*Work instructions*
A. In the forum exchange on nuclear war, what share of the world's area is said to be inhabited by humans?
B. In the forum exchange on nuclear war, why does the reply call nuclear winter a hoax? Answer in one to three sentences.
C. Carry on the forum exchange on nuclear war from its last line.

*Extract to read*
******************************
NapoleonGH wrote:umm Mike, you do realize that when i talk about killing everyone i dont mean in the immediate blast, i mean in the dispersion of mass amounts of long duration radioisotopes, destruction of food services, nuclear winter, etc. Do recall that what struck the planet to wipe out the dinosaurs et al hit in 1 localized area, we are talking about being able to use nukes to cover the square area of the world, lets do the math and see what happens.
And the math does not support you. Nuclear winter is a hoax; the amount of material which must be hurled into the atmosphere to produce serious long-term global cooling is vastly in excess of that produced by a few gigatons of nuclear weapons. And with more than 500 million square kilometres of surface area on Earth (say, 150 million square km of land mass) and only a few thousand weapons, they just don't have the coverage. As for fallout, need I remind you that more people in Hiroshima and Nagasaki survived than died?
Earth is 6.38e3km in radius, ie 6380km assuming it is spherical (a slight inaccuracy but we are tlaking about a very minor difference) by the formula of 4pir^2 for surface area of a sphere the earth has a surface area of 163000000*pi(3 sigfigs were used because there are 3 sigfigs in the base number following the rules taught by my science teachers, you use the lowest number of sig figs from a given in calculating the results. so about 512000000 sq km surface area. 11% of the world's area is inhabited by humans (according to
http://www.sarrchasm.com/sidewalks/report.html, i realize not the best source, but this is consistant with all other numbers i have found so the total inhabited area is 56320000 sq km divde by 8000 (the nubmer i have heard most often quoted for us nuke capability) leaves 7040 sq km for each nuke, an area with a radius of about 47.34km.
Most of which are low-yield. Megaton-class nukes are very rare now.
******************************
*Recorded data*
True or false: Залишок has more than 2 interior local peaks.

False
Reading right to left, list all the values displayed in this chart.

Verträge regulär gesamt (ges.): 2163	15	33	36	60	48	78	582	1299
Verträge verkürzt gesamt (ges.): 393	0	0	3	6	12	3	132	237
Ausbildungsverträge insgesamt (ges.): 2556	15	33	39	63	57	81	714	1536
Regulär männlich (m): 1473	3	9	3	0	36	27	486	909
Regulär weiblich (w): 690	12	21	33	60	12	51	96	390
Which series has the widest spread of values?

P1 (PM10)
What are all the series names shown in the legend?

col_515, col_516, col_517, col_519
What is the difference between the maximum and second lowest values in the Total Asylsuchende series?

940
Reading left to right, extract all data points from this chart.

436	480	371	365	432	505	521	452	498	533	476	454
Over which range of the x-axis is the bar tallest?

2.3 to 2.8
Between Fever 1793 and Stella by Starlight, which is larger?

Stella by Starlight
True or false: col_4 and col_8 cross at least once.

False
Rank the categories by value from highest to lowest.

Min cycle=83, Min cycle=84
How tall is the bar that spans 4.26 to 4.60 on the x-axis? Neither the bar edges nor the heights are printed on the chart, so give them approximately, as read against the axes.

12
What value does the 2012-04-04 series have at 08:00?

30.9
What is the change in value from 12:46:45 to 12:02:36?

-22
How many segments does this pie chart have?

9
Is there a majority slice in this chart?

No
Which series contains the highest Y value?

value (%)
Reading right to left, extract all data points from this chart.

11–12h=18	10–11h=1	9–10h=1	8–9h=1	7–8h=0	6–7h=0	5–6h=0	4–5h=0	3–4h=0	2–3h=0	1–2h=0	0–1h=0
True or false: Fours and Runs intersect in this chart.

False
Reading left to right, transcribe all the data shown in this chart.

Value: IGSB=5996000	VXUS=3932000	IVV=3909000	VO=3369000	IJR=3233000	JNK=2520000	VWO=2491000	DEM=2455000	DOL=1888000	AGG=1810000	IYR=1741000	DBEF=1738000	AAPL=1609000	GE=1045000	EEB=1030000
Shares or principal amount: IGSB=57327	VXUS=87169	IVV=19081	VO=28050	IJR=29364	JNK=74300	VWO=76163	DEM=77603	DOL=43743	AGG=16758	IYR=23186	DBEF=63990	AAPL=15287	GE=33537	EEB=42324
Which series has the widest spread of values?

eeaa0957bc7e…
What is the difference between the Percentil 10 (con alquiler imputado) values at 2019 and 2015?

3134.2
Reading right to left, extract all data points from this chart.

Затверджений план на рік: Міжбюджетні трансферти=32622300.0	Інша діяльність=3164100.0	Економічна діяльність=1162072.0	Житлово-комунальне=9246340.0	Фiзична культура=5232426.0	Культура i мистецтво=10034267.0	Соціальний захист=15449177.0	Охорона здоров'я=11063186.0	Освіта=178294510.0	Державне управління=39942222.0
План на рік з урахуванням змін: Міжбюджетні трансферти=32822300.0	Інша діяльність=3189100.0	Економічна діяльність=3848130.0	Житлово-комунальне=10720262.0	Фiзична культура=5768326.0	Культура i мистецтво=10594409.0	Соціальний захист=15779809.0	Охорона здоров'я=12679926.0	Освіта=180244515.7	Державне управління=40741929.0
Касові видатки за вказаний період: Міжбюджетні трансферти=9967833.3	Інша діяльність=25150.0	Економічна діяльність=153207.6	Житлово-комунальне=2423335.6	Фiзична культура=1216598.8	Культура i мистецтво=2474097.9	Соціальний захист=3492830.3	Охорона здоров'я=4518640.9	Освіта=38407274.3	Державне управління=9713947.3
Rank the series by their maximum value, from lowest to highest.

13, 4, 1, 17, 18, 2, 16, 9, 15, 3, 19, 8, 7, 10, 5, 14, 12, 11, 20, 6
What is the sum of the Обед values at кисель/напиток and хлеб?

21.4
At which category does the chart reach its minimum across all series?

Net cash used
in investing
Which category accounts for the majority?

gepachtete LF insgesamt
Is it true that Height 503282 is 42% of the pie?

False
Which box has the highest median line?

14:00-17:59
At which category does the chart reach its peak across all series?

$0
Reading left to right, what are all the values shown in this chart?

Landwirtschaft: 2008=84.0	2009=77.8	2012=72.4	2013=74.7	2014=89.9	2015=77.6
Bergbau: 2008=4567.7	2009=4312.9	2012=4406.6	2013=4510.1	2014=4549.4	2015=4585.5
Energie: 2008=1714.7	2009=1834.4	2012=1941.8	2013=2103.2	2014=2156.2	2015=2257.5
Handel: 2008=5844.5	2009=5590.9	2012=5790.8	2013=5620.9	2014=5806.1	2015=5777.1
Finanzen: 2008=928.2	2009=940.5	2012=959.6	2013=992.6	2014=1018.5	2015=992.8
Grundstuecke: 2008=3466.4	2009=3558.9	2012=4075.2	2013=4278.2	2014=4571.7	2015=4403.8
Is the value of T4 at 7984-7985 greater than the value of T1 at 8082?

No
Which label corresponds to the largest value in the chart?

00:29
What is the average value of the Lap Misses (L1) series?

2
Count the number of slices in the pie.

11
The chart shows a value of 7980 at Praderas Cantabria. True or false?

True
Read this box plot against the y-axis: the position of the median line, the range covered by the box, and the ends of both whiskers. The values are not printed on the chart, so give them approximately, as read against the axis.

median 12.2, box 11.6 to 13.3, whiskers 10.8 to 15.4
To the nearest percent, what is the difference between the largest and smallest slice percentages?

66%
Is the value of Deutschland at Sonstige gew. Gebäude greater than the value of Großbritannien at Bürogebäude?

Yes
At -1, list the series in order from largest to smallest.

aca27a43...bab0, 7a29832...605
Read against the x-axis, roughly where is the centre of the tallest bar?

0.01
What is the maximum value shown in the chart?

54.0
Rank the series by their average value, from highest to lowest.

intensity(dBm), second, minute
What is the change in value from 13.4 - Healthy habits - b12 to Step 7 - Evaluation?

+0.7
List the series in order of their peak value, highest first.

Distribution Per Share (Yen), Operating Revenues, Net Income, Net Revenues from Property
******************************
*Task responses*
A. 11%

B. Nuclear winter would need far more material thrown into the atmosphere to cause serious long-term global cooling than a few gigatons of nuclear weapons would produce.

C.
The area effected by the fallout of the very first US H-bomb (about 11 megatons if memory serves) was about 7000 sq km. If we assume that the average nuke in the US's arsenal is at the level of the first Hbomb used (considering tactical nukes being much lower and other nukes being much higher i would guess this is roughly accurate),
Nonsense; are you suggesting that the average strategic nuke is much larger than 11 megatons now? Where do you pull this information from? And where does "area affected" turn into 100% fatalities? A slightly elevated contamination level is bad, but it will hardly result in 100% fatalities. In fact, long-term contamination from megaton-yield blasts is extremely low, because most of the fissile material is blown into the upper atmosphere by the blast. Low-yield nukes actually produce more fallout.
then we can see that the US can with its nukes take out pretty much every inhabited area in the world. This clearly isnt 10 times over as I had stated earlier, but mind you this is the direct immediate fallout pattern, if one took wind into account and the destruction of food production/nuclear winter, it could take considerably fewer nukes to take out the world's population.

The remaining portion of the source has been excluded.